Objective To evaluate the effect of NuvaRing® (which releases 15 µg ethinylestradiol and 120 µg etonogestrel daily) on acne as one of the potential non-contraceptive benefits of the monthly contraceptive ring.

Methods A total of 896 Spanish women requesting contraceptive advice from their family planning centre, hospital or private centre were invited to participate in this observational, multi-centre, prospective, open study. Physicians performed an evaluation for the incidence of acne at baseline and after three and six cycles of NuvaRing® use. Women were classified as either new users of hormonal contraception (HC)-those starting NuvaRing® treatment who were not previously using HC-or switchers-those switching from another HC method (mainly COCs-used by 47% of the total study group) to the monthly contraceptive ring.
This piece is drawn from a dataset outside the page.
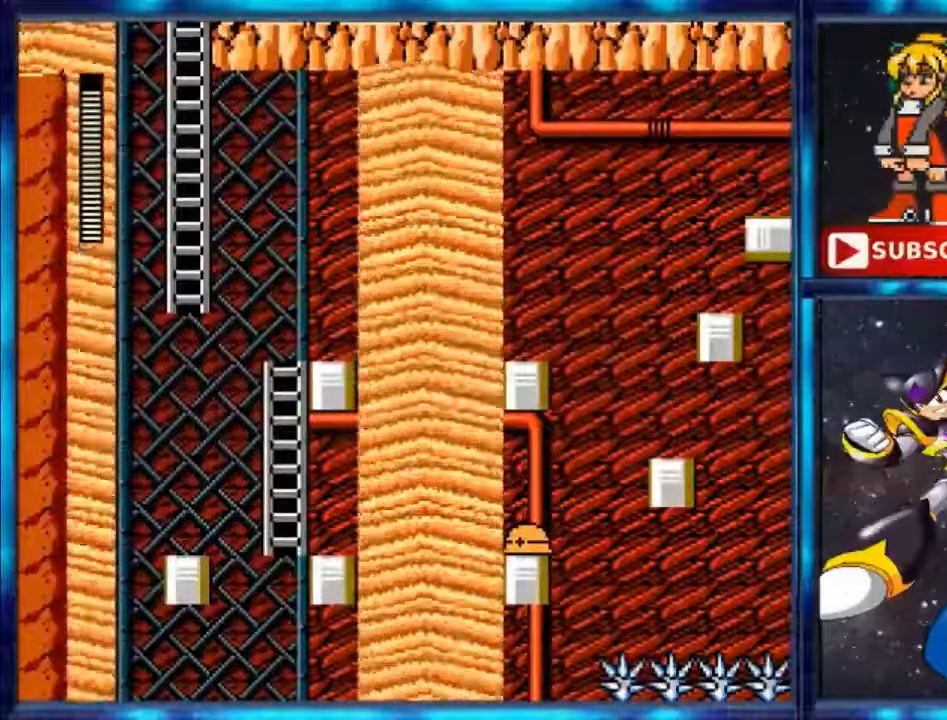
{"buttons": ["DPAD_LEFT"], "events": [[67, "Y", "up"], [201, "A", "down"], [301, "A", "up"], [401, "A", "down"], [501, "A", "up"]]}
Results Of the 805 women (mean age = 29 ± 6 years) who started using NuvaRing®, 722 (90%) completed cycle 3 and 595 (74%) completed cycle 6. There was a significant reduction in the incidence of acne, both in NuvaRing® users new to HC and in the group of women switching to the ring from other HC methods: in new users the incidence of acne decreased from 18.7% at baseline to 9.6% after cycle 3 (p<0.001) and 7.2% after cycle 6 (p<0.001) and in switchers, acne decreased from 13.5% of women at baseline to 7.7% after cycle 3 (p<0.01) and 5.0% after cycle 6 (p<0.001).

Conclusions NuvaRing® had a beneficial effect on acne, despite a low daily dose of 15 mcg ethinylestradiol. This beneficial effect is likely to be the result of desogestrel's (the precursor of etonogestrel) low androgenicity and high selectivity index, plus the stimulation of sex hormone binding globulin synthesis as a result of the continuous release of ethinylestradiol.